> _TEXT PROVIDED_
******
IMHO the most important goal is to keep everyone productive. For that we'll
mostly need git hosting, file-sharing and a collaboration suite.

On top of that I had the idea to buffer up content-pushs (videos, photos,
blog-posts) on the local server to be pushed to the web whenever internet
becomes available. Like I said, let's see how it goes :)

Of course anyone who's interested in this kind of stuff is more than welcome
to help out.

------
mceoin
As a non-tech/non-sysadmin jumping on board for the ride all I can say is: I'm
glad someone's thinking about this!

------
bmelton
Inmarsat satellite access will get you internet from pretty much anywhere on
the planet with upward line of sight, but it's pretty slow and very expensive.

You should have caching components for all portions of your network stack, to
minimize the cost of it (unless that really isn't an issue) -- cache DNS
lookups, web requests, everything.
******
> _EXCERPTED DATA_
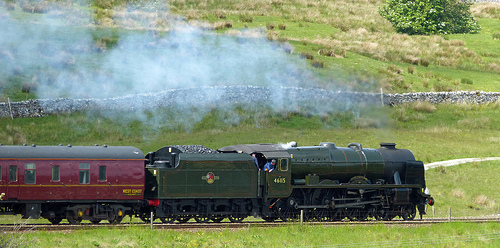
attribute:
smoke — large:
[9, 10, 381, 125]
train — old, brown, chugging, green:
[5, 133, 436, 225]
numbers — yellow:
[270, 174, 289, 185]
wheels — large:
[304, 183, 416, 219]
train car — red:
[1, 139, 151, 223]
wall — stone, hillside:
[4, 84, 497, 106]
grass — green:
[16, 44, 493, 87]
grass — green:
[9, 5, 487, 44]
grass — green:
[8, 224, 500, 246]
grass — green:
[427, 68, 445, 79]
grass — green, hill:
[298, 18, 331, 34]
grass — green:
[419, 137, 442, 154]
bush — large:
[382, 0, 477, 35]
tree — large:
[381, 2, 474, 37]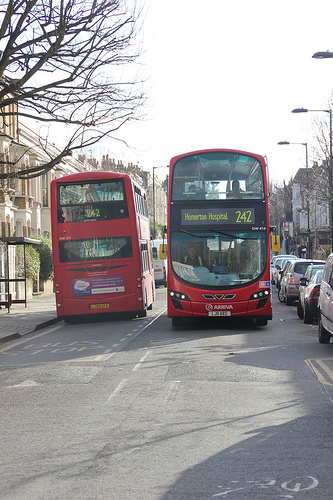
******
> _TASKS AND EXERCISES_
A. Answer from the forum thread on working with limited internet access:
(i) According to the first post, which three things will mostly be needed to keep everyone productive?
(ii) What kinds of content does the first post propose buffering on the local server?
(iii) Which two drawbacks of Inmarsat satellite access does bmelton name?
B. Continue the forum thread on working with limited internet access from the point where it stops.
The records play no part in this work.

> _LIST OF ANSWERS_
A.
(i) Git hosting, file-sharing and a collaboration suite.
(ii) Videos, photos and blog-posts.
(iii) It is pretty slow and very expensive.

B.
Local wi-fi is probably enough for 30ish people, though you can probably spare
the room for switches + cables, you probably don't have to.

Setting up some local version control would probably be beneficial to, though
picking which one is possibly political.

Aside from that, the only other high-bandwidth thing that I can think of to
mirror locally (that you haven't already mentioned) would be an apt
repository, but that's probably overboard. Of course, I don't know the
audience.